Dipingere su un muro è molto diverso da dipingere nel chiuso del proprio studio su una tela, afferma. “Significa che l’artista deve pensare alle persone che davanti o dietro a quel muro ci abitano, e ci rimarranno anche quando l’artista se ne sarà andato”, dice AliCé in una pausa di lavorazione di un murale all’interno di un centro di accoglienza per minori migranti a Roma.

I suoi progetti sono spesso legati alla trasformazione della marginalità in un valore positivo: ha lavorato con i migranti a Melilla, l’enclave spagnola in Marocco e con le periferie, da Ostia a Jersey City.

Pasquini è critica con quella che definisce “la gallerizzazione” della street art. Un’arte nata come avanguardia, come sistema spontaneo che si sottrae ai meccanismi del mercato, si sta trasformando. Negli ultimi tempi curatori e collezionisti hanno capito che c’è un grosso margine di guadagno con la street art, dice Pasquini, e per questo hanno cominciato a investire su questo settore.

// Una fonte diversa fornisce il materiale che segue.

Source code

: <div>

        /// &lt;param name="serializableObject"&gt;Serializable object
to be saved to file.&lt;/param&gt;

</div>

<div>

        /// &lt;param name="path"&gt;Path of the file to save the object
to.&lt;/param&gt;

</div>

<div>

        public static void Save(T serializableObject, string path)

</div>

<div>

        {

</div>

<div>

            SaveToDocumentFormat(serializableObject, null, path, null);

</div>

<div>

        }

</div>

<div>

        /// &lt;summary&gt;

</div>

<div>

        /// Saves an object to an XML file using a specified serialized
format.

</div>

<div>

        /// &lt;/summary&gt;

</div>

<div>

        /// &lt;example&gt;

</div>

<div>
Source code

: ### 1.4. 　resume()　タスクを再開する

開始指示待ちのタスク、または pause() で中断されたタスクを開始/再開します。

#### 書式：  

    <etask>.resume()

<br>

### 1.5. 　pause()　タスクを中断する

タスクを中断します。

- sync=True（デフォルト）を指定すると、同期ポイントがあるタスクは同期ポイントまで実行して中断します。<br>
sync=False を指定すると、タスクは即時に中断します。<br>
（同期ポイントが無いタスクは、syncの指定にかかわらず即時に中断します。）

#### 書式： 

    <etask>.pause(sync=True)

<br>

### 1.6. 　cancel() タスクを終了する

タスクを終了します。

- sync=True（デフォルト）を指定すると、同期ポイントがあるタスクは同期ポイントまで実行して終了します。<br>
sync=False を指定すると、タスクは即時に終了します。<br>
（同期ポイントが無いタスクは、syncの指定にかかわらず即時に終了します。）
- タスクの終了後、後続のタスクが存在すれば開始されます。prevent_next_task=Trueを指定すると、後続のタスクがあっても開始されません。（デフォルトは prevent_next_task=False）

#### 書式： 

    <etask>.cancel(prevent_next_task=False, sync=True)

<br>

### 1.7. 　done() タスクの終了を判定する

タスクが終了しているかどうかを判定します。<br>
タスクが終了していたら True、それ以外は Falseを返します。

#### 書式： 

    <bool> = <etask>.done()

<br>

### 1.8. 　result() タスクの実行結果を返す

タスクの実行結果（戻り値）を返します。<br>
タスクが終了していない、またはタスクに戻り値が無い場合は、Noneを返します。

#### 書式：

Tra gli street artist italiani, Alice Pasquini, è tra i pochi che ha scelto di rinunciare all’anonimato, assumendosi i rischi che comporta usare il proprio nome.
Il 15 febbraio di quest’anno Pasquini, 35 anni, è stata condannata a Bologna per “imbrattamento” per i suoi lavori realizzati tra via Centotrecento, via Mascarella, via Zamboni, via del Pratello e in zona Bolognina. Tutto è partito da un’intervista rilasciata dall’artista, in cui Pasquini parlava dei suoi murales a Bologna e se ne attribuiva la paternità. L’intervista è stata usata da un procuratore per incriminarla e il processo ha portato a una condanna emessa dalla giudice Gabriella Castore in primo grado. Secondo la giudice, che ha emesso la sentenza dopo che anche l’accusa aveva chiesto l’assoluzione, l’esistenza del reato “non può avere come parametro né lo stato di decoro del bene imbrattato né l’eventuale natura artistica dell’opera d’arte che si sta realizzando”.